Eccitata come pensavo non sarei mai stata. Quando ritrassi la lingua dalla sua
bocca, stavamo ansimando entrambi ed egli chiuse gli occhi, lottando per
rendere stabile il respiro. Gli baciai dolcemente le palpebre e mormorai:
- Massimo, - la voce roca di desiderio.
Lui aprì gli occhi di colpo.
- Non chiamarmi così, - ringhiò, ancora ansimante.
La sua voce profonda era eccitante.
- Perché no?
- E’ troppo... troppo... familiare.
Non riuscii a trattenermi e scoppiai a ridere al candore della sua risposta. La
mia risata non era mai stata così spensierata.
- Massimo, sono sdraiata sopra di te.
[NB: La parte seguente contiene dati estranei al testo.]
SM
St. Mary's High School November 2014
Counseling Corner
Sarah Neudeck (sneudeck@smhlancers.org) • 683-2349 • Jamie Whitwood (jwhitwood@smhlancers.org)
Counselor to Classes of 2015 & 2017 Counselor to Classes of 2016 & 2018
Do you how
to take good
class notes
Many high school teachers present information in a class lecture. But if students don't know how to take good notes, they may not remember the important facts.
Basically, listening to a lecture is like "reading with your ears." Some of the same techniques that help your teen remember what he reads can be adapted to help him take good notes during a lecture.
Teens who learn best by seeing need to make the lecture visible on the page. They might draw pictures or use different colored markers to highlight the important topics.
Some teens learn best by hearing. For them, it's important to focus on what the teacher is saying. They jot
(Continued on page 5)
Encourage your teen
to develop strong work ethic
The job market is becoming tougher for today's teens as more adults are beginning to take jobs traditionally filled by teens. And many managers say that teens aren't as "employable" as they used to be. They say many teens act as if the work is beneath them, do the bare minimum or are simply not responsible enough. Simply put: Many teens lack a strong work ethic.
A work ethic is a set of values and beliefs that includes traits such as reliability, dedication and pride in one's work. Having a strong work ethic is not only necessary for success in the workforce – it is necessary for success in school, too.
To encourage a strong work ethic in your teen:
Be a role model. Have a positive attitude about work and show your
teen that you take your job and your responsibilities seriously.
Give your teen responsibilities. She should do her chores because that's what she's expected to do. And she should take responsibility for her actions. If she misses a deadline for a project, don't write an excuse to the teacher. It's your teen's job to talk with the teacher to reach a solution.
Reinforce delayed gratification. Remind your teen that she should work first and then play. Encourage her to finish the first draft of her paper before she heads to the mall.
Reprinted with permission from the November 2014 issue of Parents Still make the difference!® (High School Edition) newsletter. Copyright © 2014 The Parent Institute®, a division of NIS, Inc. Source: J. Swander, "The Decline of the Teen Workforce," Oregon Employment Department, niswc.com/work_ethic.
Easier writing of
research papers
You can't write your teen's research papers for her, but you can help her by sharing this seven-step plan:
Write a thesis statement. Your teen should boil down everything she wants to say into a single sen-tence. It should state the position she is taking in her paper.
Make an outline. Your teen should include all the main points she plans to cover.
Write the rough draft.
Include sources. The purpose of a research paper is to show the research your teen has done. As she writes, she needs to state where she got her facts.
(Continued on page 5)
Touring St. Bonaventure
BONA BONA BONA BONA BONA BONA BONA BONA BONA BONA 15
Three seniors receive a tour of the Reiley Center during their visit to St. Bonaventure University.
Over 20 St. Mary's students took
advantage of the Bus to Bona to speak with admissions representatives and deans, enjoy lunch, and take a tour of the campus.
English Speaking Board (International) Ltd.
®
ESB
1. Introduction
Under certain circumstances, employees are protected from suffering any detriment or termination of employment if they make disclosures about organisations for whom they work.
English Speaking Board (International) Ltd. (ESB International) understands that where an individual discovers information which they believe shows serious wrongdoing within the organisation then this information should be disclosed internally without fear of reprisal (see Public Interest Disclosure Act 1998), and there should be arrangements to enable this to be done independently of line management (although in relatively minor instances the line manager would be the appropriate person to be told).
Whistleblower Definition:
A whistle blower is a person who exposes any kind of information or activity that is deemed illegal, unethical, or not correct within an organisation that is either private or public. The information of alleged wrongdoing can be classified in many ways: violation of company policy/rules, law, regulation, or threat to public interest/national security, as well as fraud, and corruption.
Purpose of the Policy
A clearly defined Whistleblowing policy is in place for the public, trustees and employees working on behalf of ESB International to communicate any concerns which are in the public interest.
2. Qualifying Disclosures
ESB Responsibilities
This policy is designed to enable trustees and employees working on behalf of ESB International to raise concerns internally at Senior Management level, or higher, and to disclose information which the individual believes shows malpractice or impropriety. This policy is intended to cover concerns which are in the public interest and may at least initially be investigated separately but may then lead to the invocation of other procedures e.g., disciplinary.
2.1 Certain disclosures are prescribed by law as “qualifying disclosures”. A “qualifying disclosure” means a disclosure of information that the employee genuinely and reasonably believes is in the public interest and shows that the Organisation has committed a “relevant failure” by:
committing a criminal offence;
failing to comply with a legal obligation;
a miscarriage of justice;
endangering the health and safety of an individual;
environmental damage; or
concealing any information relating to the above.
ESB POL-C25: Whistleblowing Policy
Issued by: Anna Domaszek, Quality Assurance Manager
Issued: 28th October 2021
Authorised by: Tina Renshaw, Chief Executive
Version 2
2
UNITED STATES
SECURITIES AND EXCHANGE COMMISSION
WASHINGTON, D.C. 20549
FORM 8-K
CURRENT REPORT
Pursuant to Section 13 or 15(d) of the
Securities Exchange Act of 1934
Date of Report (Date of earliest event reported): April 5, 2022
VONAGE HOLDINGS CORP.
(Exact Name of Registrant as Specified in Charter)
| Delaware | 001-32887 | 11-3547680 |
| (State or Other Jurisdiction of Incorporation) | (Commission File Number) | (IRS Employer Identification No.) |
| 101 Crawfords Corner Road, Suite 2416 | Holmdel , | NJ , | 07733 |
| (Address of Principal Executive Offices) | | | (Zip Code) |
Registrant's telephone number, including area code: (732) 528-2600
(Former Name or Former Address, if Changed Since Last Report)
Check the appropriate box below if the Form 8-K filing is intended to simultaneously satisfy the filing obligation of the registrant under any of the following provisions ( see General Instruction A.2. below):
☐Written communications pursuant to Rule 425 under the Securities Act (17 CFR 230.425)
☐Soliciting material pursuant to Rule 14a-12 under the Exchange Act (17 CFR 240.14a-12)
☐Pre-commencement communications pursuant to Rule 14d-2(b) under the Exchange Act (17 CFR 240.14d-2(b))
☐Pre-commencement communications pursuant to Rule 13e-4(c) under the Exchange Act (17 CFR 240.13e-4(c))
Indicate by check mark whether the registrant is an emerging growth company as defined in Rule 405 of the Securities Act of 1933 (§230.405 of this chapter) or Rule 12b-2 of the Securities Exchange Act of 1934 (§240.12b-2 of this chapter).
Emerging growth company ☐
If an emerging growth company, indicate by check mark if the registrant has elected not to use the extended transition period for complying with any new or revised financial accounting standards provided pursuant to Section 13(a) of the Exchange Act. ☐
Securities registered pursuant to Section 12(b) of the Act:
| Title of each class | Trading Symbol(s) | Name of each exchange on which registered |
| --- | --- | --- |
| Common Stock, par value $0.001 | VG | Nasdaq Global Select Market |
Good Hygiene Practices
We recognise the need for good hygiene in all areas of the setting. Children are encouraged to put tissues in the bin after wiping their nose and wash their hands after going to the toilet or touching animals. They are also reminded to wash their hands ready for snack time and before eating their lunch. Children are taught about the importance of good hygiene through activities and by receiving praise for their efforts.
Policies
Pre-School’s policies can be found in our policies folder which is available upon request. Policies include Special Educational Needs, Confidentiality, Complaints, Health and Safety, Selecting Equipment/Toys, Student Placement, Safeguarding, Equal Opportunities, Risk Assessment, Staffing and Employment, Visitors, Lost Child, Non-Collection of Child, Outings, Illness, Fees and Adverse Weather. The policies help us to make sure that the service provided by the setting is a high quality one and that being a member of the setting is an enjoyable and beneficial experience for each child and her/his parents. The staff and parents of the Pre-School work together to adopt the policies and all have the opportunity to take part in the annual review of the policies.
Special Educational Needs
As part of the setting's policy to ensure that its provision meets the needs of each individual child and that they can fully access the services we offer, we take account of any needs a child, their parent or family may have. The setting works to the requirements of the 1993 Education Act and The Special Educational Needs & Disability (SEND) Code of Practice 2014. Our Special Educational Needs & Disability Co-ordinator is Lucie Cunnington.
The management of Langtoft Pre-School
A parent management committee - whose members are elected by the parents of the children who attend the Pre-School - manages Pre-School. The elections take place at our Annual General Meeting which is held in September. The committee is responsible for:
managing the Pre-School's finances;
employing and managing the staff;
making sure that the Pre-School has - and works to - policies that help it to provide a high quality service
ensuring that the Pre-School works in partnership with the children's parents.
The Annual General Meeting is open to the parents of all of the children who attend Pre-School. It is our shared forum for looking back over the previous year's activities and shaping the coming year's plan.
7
Non c’è quasi nulla a dividere i nostri
corpi, e tu pensi che chiamarti per nome sia troppo familiare? - Lo baciai di
nuovo e, poiché non rispondeva alla mia domanda, approfittai del suo silenzio
per rannicchiarmi contro il suo torace. Sorrisi dentro di me con aria saputa
quando udii il suo cuore battere forte quanto il mio e quando avvolse intorno a
me le sue forti braccia e mi tenne stretta, fu il mio turno di sospirare.
- Massimo, - mormorai contro il suo petto. - Questo nome ti si adatta. Così
forte. Ma così gentile. - Giacqui immobile per qualche istante, prima di
sostenermi per guardare il suo bel viso, arruffandogli con le dita i folti
capelli scuri. All’improvviso, mi sentii molto giovane e spensierata e libera.
Mi sentii pulita. Mi sentii come se avessi potuto ridere e giocare e sognare…
come se avessi potuto amare ed essere amata. - Gli uomini non sono gentili
spesso con me, Massimo. Non ricordo di esser mai stata tenuta tra le braccia,
prima.
Con mia sorpresa, Massimo ringhiò.
- Tu sei una delle cose che intendo far pagare a caro prezzo a Cassio.
Detto questo, mi fece rotolare di lato e mi afferrò prima che cadessi dal
divano, facendomi scivolare un braccio sotto le ginocchia e l’altro sotto le
braccia. Mi sollevò come se non pesassi nulla e mi strinse contro il suo ampio
petto, mentre andava verso una stanzetta cortinata posta sul retro della tenda,
scavalcando o scalciando da parte qualsiasi cosa intralciasse il suo cammino.
Io avvolsi le braccia intorno al suo collo, premetti la testa contro la sua
spalla e chiusi gli occhi, assaporando per la prima volta in vita mia la
sensazione di sentirmi al sicuro e confortata e benvoluta.